Não pensei que algum dia iria escrever estas linhas. Guga era meu oitavo filho. Todos os anteriores, primatas humanos; ele era não-humano, porém para mim não tinha diferença, talvez por sua fragilidade, pelos perigos que enfrentava todos os dias, numa sociedade brutal e injusta de humanos, precisava de mais proteção e cuidados.
Dois meses atrás veio quase rastejando ao encontro da veterinária Juliana Kihara e se entregou com uma doença que ele não entendia e o destruía internamente. Possivelmente um tumor de pâncreas minava suas defesas e sua força, mas ele era um lutador, nasceu num Zoológico, foi vendido ilegalmente após poucos dias do seu nascimento e arrancado do convívio com sua mãe. Ele nos encontrou, nunca tínhamos convivido com um chimpanzé. Tínhamos um Criadouro Conservacionista em Sorocaba com pequenos primatas e aves.
Fomos buscá-lo em Curitiba e, numa viagem alucinante por aquela BR116 em obras perenes, o trouxemos para a nossa casa. Vivíamos num apartamento, porém já estávamos projetando a nossa mudança para uma casa, em um Condomínio em Itu. Contratamos uma babá para cuidar dele durante o dia, Vânia e eu tínhamos dois filhos entrando na adolescência que também precisavam de cuidados.
Guga tinha três meses quando o pegamos. Não tínhamos ideia de como era criar um primata não-humano, que rapidamente nos fez cruzar essa falsa barreira da Primatologia e se converteu em mais um de nós.
A nossa pretensão era que Guga morasse conosco na casa do Condomínio em Itu, o que era um loucura e tanto. Rapidamente percebemos que lá era um estranho no ninho e com muito perigos em sua volta. Nesse dia que decidimos levá-lo para o Criadouro em Sorocaba. Assim nasceu o Santuário de Grandes Primatas, que hoje abriga 50 chimpanzés e mais de outros 200 seres de outras espécies, sendo uma referência mundial no cuidado dos Grandes Primatas.
Quando avisado da doença, fui ao seu encontro, ele veio quase rastejando e colocou sua cabeça em meu colo, como fazia quando era bebê e não queria que fosse embora, e eu o deixasse sozinho. Eu cai na real, Guga poderia estar morrendo, algo que nunca imaginei. Aquele ser forte, ativo, que era quase um humano em suas atitudes e presença, sendo fatalmente fulminado por uma doença banal e absurda. A Glicose beirava nos 800, um humano já teria morrido.
A mãe dele quando chegou ao Santuário já estava ferida de morte, um câncer, possivelmente uma metástase de outro mais profundo, se desenvolvia em sua boca e em poucas semanas, de forma horrível, levou a sua vida. Talvez Guga carregava aquela genética terrível em seu corpo.
Assim começou a luta contra o inimigo silencioso, que, do interior profundo do seu corpo poderoso, o minava e o destruía. Ele era um paciente exemplar, confiava em nós, nas veterinárias, nos tratadores. O isolamos e montamos um tratamento intensivo, porém, ele ia perdendo forças, as infecções surgiam em partes do seu corpo, ele lutava como podia, nos ajudava, tomava todas as medicações, se submetia às análises, deixava extrair sangue e fazer todos os procedimentos necessários.
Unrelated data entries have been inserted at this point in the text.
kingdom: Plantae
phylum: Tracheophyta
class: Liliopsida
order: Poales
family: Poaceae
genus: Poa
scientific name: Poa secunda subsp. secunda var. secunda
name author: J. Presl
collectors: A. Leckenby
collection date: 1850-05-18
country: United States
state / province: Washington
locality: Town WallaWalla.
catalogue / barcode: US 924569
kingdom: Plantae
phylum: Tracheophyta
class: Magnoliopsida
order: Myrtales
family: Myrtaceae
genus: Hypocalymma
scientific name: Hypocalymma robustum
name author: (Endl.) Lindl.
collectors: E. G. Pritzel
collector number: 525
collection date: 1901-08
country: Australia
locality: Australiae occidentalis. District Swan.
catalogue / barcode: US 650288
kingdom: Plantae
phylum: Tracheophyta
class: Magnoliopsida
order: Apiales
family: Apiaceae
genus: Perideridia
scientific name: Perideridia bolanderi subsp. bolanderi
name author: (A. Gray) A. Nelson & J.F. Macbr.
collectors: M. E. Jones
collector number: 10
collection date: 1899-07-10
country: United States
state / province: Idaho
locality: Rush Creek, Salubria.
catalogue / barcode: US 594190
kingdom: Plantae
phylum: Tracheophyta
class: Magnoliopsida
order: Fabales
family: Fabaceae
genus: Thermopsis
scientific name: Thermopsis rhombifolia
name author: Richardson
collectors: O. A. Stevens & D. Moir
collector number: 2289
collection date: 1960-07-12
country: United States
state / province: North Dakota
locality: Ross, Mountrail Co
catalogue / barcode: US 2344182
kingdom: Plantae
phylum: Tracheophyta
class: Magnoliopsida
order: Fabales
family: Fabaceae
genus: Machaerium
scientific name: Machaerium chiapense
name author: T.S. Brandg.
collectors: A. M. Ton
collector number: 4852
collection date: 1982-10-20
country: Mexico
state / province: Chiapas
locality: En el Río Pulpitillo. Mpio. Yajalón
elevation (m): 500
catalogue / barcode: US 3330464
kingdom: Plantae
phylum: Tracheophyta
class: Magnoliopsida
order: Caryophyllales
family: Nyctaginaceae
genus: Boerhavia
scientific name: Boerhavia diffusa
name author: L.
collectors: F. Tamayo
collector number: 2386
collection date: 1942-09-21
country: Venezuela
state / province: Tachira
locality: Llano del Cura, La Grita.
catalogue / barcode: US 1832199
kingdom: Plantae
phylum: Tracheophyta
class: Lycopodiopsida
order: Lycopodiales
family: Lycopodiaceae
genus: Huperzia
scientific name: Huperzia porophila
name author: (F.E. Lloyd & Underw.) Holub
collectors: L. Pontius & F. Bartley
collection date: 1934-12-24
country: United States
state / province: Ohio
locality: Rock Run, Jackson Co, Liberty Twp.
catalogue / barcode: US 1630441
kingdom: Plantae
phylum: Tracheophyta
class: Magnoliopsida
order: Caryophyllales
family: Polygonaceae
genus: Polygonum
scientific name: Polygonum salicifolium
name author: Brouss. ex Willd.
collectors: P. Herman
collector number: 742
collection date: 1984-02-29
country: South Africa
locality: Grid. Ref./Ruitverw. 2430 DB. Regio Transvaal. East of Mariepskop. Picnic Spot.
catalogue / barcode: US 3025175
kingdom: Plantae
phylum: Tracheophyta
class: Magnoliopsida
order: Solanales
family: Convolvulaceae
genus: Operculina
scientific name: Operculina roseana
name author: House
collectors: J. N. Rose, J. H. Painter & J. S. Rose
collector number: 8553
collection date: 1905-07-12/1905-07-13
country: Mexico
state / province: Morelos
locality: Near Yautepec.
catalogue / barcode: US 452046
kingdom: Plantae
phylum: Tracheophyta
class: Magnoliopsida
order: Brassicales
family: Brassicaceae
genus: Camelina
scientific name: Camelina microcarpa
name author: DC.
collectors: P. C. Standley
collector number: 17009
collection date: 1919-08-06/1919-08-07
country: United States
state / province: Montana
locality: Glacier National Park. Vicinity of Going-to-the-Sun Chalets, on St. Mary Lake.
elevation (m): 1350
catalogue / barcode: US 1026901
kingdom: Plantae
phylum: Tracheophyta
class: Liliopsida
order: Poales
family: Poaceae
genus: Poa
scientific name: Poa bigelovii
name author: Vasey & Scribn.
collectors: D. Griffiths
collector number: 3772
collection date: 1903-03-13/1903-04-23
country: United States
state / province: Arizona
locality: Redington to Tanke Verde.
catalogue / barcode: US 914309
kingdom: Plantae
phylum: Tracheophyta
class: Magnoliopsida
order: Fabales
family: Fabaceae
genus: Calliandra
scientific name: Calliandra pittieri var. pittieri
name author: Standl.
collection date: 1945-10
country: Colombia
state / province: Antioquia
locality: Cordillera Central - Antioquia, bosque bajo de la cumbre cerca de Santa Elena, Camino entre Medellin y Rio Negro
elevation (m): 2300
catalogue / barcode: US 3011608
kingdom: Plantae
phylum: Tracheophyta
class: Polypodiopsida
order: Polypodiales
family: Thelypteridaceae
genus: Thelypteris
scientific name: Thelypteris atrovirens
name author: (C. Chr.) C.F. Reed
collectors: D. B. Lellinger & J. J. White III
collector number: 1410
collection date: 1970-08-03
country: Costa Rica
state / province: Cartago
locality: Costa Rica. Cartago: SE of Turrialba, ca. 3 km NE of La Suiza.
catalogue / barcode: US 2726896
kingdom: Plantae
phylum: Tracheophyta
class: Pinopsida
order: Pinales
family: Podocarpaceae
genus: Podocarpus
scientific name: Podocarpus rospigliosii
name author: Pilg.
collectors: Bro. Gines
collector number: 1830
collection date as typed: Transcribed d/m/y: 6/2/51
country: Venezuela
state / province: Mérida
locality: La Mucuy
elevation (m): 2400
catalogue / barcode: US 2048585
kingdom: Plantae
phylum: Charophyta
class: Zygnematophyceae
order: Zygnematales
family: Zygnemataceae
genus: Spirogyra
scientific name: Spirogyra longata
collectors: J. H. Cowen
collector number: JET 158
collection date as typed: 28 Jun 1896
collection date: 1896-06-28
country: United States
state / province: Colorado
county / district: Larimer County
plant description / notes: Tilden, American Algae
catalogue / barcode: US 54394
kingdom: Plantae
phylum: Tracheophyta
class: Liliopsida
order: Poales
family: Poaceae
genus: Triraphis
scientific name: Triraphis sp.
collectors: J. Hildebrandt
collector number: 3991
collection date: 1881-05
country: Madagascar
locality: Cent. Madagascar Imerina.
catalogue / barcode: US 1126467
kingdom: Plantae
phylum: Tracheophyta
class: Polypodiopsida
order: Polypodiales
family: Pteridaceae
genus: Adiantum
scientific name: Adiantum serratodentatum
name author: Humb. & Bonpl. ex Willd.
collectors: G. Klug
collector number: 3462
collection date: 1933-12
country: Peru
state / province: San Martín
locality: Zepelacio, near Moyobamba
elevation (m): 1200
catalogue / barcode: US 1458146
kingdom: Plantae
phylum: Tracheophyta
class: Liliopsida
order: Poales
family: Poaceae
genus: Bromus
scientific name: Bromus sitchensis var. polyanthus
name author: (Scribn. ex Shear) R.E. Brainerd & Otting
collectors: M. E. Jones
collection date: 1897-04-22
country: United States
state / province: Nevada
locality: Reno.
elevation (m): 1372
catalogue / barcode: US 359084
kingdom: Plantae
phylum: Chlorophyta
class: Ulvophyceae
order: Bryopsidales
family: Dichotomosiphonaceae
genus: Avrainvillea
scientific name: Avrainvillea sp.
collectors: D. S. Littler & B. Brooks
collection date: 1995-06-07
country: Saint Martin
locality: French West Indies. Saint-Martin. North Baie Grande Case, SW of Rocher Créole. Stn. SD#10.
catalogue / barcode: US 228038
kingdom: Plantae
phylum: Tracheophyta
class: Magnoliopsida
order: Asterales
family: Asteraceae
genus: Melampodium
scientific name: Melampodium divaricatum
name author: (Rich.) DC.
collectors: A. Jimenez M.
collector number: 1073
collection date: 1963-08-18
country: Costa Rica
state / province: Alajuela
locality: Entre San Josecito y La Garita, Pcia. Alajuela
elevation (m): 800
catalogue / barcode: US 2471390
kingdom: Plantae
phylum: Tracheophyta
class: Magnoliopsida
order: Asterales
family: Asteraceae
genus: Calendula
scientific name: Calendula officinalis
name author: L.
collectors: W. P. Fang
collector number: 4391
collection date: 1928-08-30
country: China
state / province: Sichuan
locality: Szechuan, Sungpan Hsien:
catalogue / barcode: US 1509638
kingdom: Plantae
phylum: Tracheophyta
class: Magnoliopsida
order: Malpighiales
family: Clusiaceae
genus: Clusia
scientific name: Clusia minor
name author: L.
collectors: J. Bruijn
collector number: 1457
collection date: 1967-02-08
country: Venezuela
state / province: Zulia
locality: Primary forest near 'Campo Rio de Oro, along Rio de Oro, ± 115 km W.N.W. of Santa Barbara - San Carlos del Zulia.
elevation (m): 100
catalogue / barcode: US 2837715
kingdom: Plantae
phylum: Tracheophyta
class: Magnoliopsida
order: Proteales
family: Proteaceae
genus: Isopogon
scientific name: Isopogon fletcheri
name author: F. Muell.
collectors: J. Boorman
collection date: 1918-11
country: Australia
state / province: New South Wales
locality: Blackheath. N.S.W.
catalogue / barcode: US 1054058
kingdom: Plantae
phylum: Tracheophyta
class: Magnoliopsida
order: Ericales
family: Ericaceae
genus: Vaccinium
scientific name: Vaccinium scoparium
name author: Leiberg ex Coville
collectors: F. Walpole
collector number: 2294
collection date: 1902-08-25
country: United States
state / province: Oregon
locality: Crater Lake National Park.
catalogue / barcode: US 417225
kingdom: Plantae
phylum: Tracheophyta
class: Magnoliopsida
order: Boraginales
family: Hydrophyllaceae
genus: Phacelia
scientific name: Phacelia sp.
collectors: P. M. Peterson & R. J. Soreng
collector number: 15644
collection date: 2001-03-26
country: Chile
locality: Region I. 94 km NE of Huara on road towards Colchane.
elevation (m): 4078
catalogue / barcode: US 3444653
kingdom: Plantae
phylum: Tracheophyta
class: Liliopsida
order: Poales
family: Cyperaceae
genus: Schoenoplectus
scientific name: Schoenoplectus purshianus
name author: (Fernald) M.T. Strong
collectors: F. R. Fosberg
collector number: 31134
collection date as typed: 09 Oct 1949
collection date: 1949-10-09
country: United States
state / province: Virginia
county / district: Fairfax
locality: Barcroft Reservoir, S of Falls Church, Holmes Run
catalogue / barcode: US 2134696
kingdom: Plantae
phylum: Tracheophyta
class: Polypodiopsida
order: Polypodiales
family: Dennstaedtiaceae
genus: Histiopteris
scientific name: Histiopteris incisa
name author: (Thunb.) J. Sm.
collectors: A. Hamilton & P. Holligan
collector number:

Dias atrás, me ligaram, ele não conseguia mover a perna esquerda, era o princípio do fim; ele já não se movimentava, rastejava, as lágrimas secaram em nossos olhos e continuavam jorrando em nossa mente. Era um Pesadelo que nunca imaginei ter que passar. Ele lutava de todas as formas possíveis, o anestesiamos e investigamos o seu corpo através de exames de imagens. O Dr. Walton Nosé e suas auxiliares vieram de São Paulo para examinar o seu olho direito, que tinha a pupila dilatada. A doença ainda não tinha afetado a sua retina e não precisava de um tratamento mais específico. Notamos também que sangue começou a sair do seu intestino, ele se limpava com um pano e nós começamos a ficar 24 horas com ele, para ajudá-lo ao máximo possível. Todo seu sangue se perdia sem podermos fazer nada. Um de seus testículos já tinha estourado e conseguimos deter a infecção.
No domingo passado, em meio a turbulência do país, em que ficamos até isolados por falta de combustível, Guga apertou a minha mão, quando dormia junto a ele, e abandonou este mundo, que nem nós mais entendemos.
GUGA era o fundador do Santuário de Grandes Primatas. Todos sabiam que ele lutava contra a morte. O movimento pouco usual para um domingo alertou seus companheiros que a luta do líder tinha chegado ao fim. Um silêncio se abateu sobre seus irmãos, que ele ajudou a salvar de uma morte certa em mãos da desídia humana.
DESCANSE em PAZ, Grande GUGA. Nunca TE Esqueceremos!